DIRECTIONS FOR THIS TASK:
Your answer should be the line containing "right elbow: (211, 549)" and every line after it to the end of the records below, word for word.

----

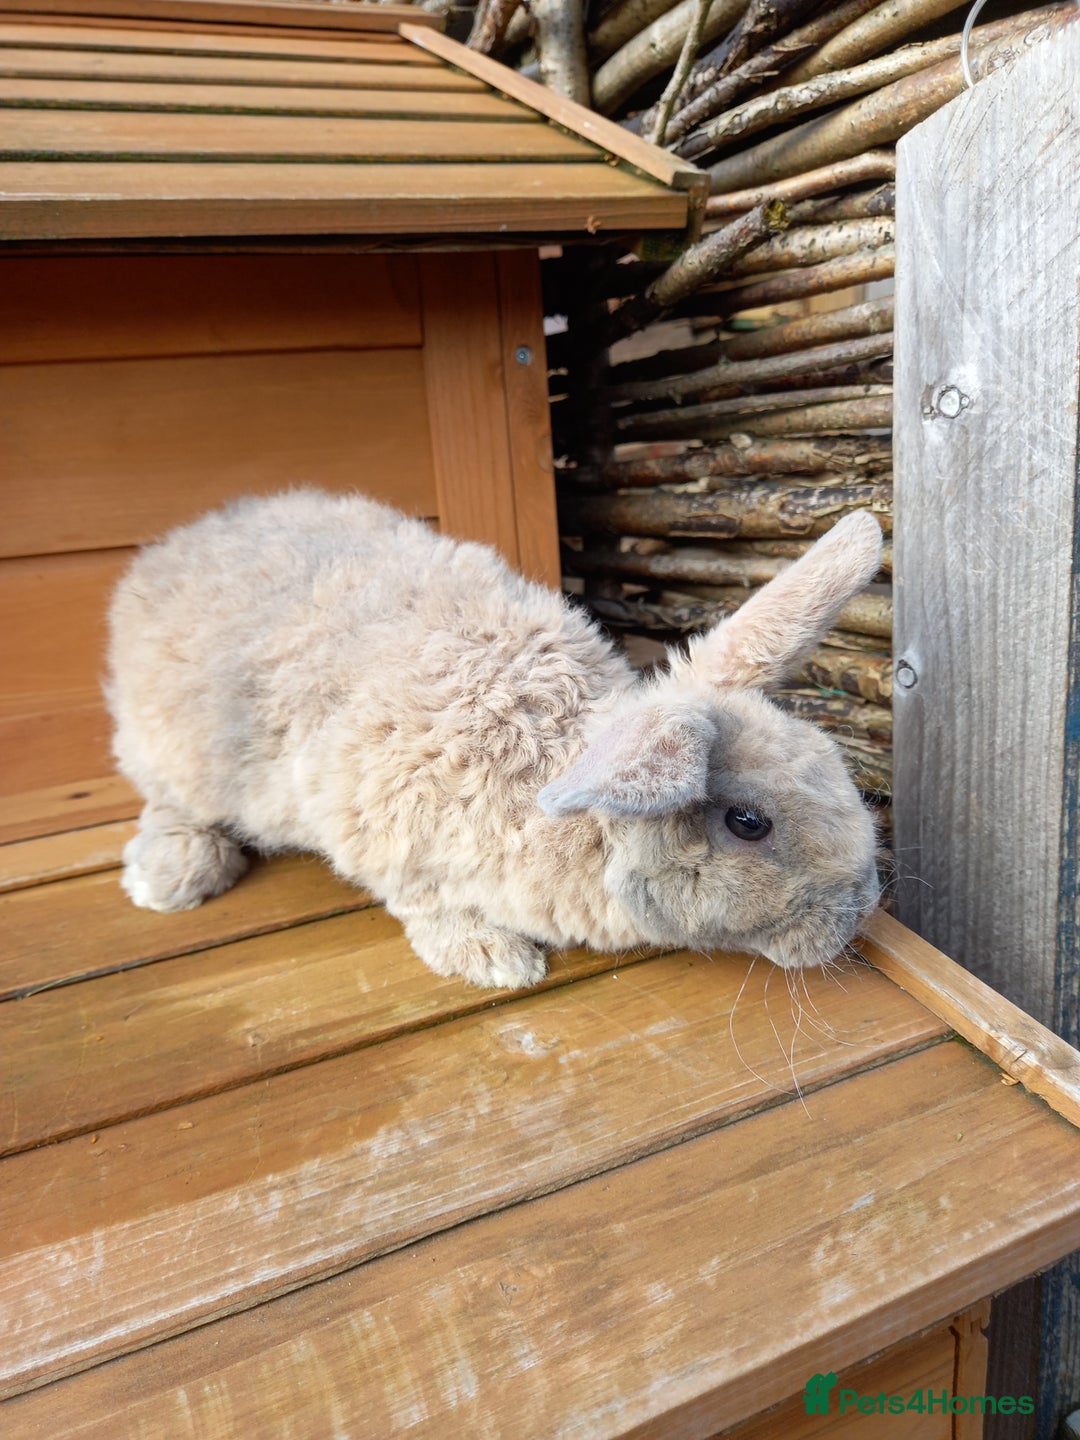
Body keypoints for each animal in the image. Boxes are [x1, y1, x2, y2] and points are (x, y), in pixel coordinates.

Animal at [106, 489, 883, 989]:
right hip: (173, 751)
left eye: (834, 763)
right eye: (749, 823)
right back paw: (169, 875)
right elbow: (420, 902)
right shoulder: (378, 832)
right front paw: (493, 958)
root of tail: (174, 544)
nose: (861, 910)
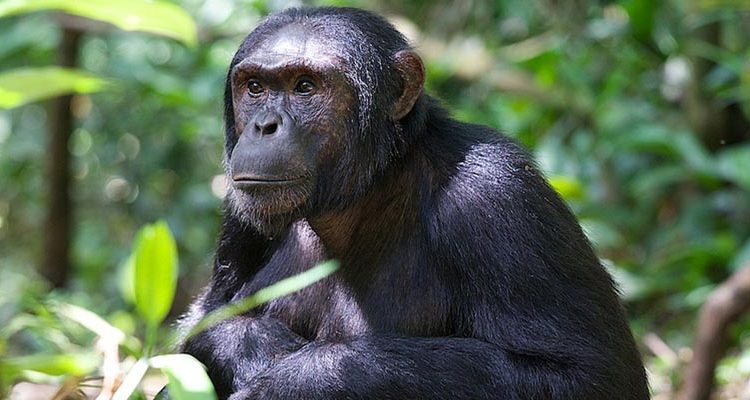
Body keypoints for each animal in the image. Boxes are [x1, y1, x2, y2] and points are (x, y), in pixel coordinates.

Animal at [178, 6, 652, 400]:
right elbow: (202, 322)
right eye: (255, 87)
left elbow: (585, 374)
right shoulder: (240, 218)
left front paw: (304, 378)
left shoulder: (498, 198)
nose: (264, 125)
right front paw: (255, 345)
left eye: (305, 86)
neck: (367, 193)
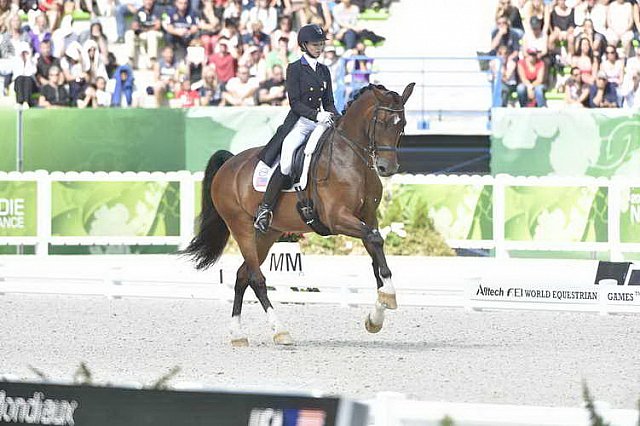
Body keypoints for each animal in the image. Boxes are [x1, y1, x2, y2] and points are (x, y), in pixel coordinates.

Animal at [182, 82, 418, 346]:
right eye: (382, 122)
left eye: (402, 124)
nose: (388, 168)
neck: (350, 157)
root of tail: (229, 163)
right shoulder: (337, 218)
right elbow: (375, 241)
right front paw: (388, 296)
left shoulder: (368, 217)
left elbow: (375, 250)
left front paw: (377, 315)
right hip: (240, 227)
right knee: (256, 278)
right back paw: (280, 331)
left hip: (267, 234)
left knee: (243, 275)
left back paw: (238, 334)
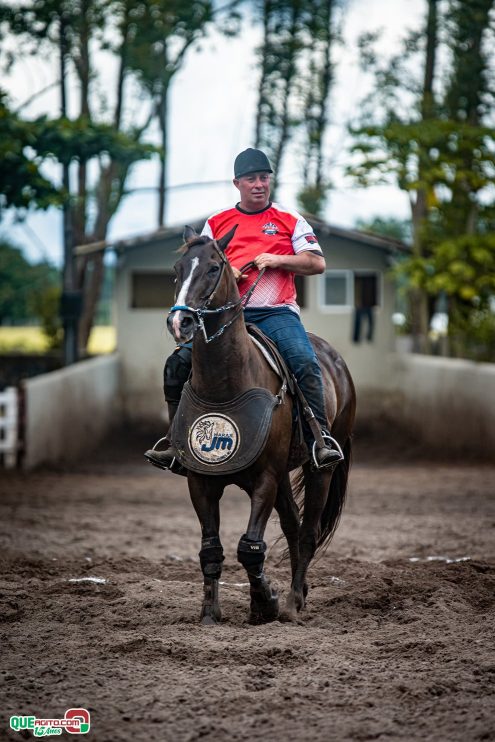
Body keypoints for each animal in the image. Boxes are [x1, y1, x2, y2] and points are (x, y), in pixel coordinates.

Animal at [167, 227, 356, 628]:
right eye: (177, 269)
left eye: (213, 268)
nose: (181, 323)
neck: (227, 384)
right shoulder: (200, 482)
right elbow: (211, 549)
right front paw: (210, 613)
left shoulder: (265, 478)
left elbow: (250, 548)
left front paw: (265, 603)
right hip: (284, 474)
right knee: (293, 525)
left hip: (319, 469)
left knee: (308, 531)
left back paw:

----

RESPONSE AREA:
right elbow: (211, 549)
right front paw: (210, 613)
left shoulder: (265, 478)
left elbow: (250, 548)
left front paw: (265, 603)
right hip: (284, 474)
right knee: (293, 525)
left hip: (319, 469)
left knee: (308, 531)
left back paw:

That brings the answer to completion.